◆ **TEXT EXCERPT**
Connection network for PCM TDM automatic telephone exchange equipment

Abstract

A pulse code modulation (PCM) time division multiplex (TDM) automatic telephone exchange, comprising a series-to-parallel converter having incoming multiplex channel inputs and outputs, corresponding to the number of bits in a bit-group, a routing network having M inputs, each connected to an output of the series-to-parallel converter and a like number of outputs, and having a storage device therein, for simultaneously time and space switching information received in an incoming time slot to an outgoing time slot, and a parallel-to-series converter receiving a bit-group of one of the outgoing time slots on said M routing outputs. The operation of the telephone exchange is controlled by a time based device which synchronizes bit-group transfer in the routing network, the series-to-parallel converter, and the parallel-to-series converter, and also produces a periodic resynchronizing pulse.

Description

The invention relates to a connection network for pulse code modulation (PCM) time division multiplex (TDM) automatic telephone exchange equipment, for non-blanking transfer of the octet of a time slot in one of 32 incoming multiplex channels to a time slot in one of 32 outgoing multiplex channels. A connection network of this kind for 1024 time slots can of course be amplified to provide any required number of time slots by the juxtaposition of an adequate number of identical networks.

In some known networks, such as the one described in the applicants' French Patent application No. 73.24 841 of July 6, 1973, a first system of circulating shift registers is provided to store the octets of the various time slots, and a second system of multiplexers is controlled by a third system of circuits preparing address codes in association with the central control unit of the TDM automatic exchange equipment. The disadvantage of such a network is that it needs a large number of items and has a heavy power consumption.

This invention, on the other hand, provides the advantage of greatly reducing the number of components required and therefore of reducing power consumption; also, the network provided by the invention is less bulky than the known network.

The connection network according to the invention is adapted to be interposed between, on the one hand, the outputs of a PCM encoder whose inputs are connected to 32 samplers and, on the other hand, the inputs of 32 PCM decoders. The invention is distinguished by comprising:

A series-to-parallel converter of the binary elements (bits) of each octet of an incoming time slot, the converter having 32 inputs connected one each to the incoming multiplex channels and having 8 outputs;

A router having a storage facility and having 8 inputs connected one each to the outputs of the series-to-parallel converter to route an incoming time slot to an outgoing time slot and having 8 outputs;

A parallel-to-series converter of the bits of each octet of an outgoing time slot coming from the router, and

A time base for synchronizing octet transfer in the converters and router and producing 10 240 kHz pulses and, every 4 ms, a 100 ns resynchronizing pulse.

◆ **WHAT IS REQUIRED**
Repeat the patent excerpt word for word from "A router having" to "ns resynchronizing pulse.". The listing after this has no connection to the patent excerpt.

◆ **INFORMATION**

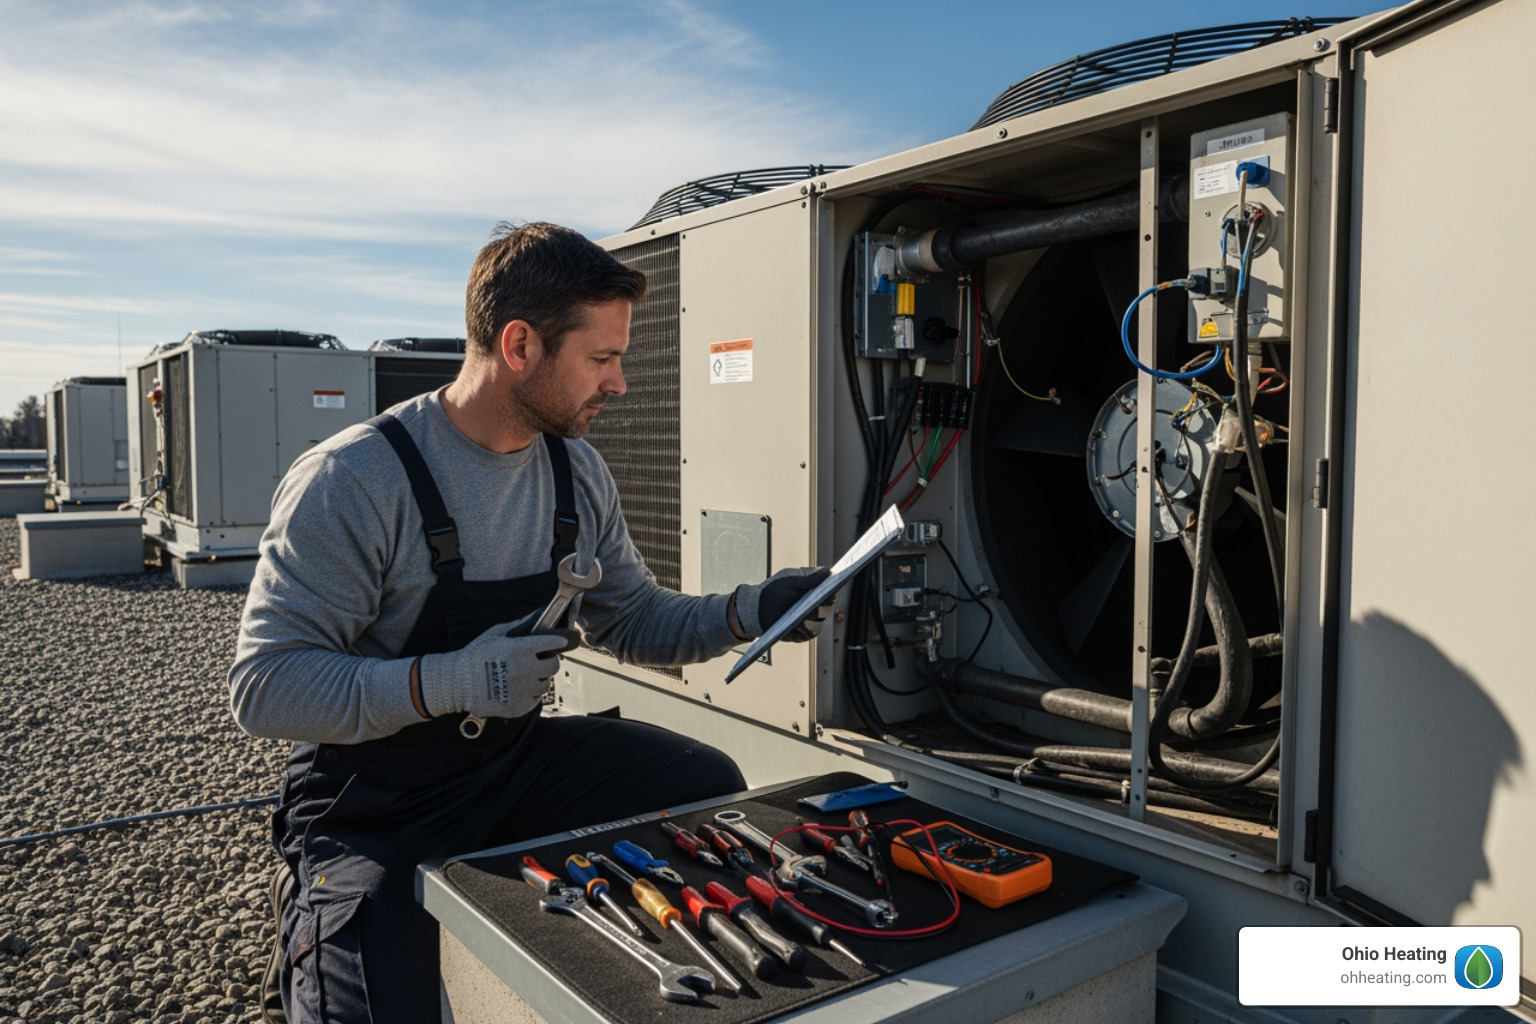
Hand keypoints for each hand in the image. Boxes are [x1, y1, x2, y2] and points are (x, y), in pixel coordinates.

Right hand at [418, 619, 577, 719]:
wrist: (457, 683)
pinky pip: (536, 700)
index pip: (552, 643)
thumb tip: (538, 613)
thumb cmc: (475, 656)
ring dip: (538, 679)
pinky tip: (518, 689)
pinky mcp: (519, 707)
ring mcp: (523, 691)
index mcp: (520, 649)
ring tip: (523, 676)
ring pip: (546, 684)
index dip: (556, 642)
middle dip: (548, 662)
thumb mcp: (496, 634)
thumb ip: (519, 625)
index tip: (558, 642)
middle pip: (553, 666)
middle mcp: (525, 670)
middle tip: (538, 661)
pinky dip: (530, 694)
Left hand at [732, 566, 831, 641]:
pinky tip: (797, 624)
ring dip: (812, 617)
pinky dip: (805, 629)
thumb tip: (827, 572)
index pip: (830, 590)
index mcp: (815, 591)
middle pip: (827, 606)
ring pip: (819, 620)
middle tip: (816, 600)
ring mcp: (810, 621)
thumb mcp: (789, 578)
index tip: (831, 586)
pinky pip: (810, 633)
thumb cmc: (773, 591)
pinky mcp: (803, 633)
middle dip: (822, 603)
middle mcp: (816, 606)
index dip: (832, 588)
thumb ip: (807, 575)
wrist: (756, 609)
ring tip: (803, 614)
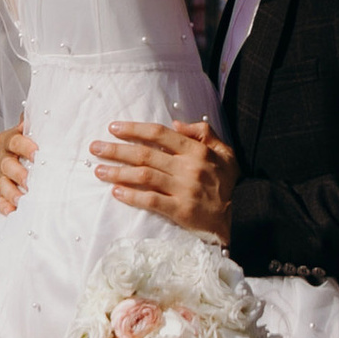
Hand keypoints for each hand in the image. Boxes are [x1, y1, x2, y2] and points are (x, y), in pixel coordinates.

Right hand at [0, 120, 35, 214]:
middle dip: (17, 173)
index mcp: (11, 139)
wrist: (37, 155)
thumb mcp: (41, 127)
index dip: (23, 146)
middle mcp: (4, 157)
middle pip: (5, 164)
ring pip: (1, 183)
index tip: (36, 153)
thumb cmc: (41, 140)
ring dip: (11, 192)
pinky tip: (12, 211)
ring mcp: (3, 175)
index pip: (14, 140)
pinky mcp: (3, 191)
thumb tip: (43, 113)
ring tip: (22, 200)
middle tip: (29, 180)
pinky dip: (4, 205)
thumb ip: (39, 120)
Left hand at [87, 117, 235, 241]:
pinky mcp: (181, 211)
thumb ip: (203, 133)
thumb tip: (176, 123)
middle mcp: (188, 168)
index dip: (134, 129)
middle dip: (116, 150)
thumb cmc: (229, 182)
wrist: (243, 214)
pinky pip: (151, 201)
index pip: (160, 134)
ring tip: (98, 170)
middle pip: (145, 155)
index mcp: (196, 151)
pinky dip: (132, 196)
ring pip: (144, 177)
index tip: (113, 128)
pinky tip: (116, 192)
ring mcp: (183, 190)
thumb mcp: (225, 152)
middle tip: (95, 148)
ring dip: (118, 173)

◆ **RESPONSE AREA**
A router having a storage facility and having 8 inputs connected one each to the outputs of the series-to-parallel converter to route an incoming time slot to an outgoing time slot and having 8 outputs;

A parallel-to-series converter of the bits of each octet of an outgoing time slot coming from the router, and

A time base for synchronizing octet transfer in the converters and router and producing 10 240 kHz pulses and, every 4 ms, a 100 ns resynchronizing pulse.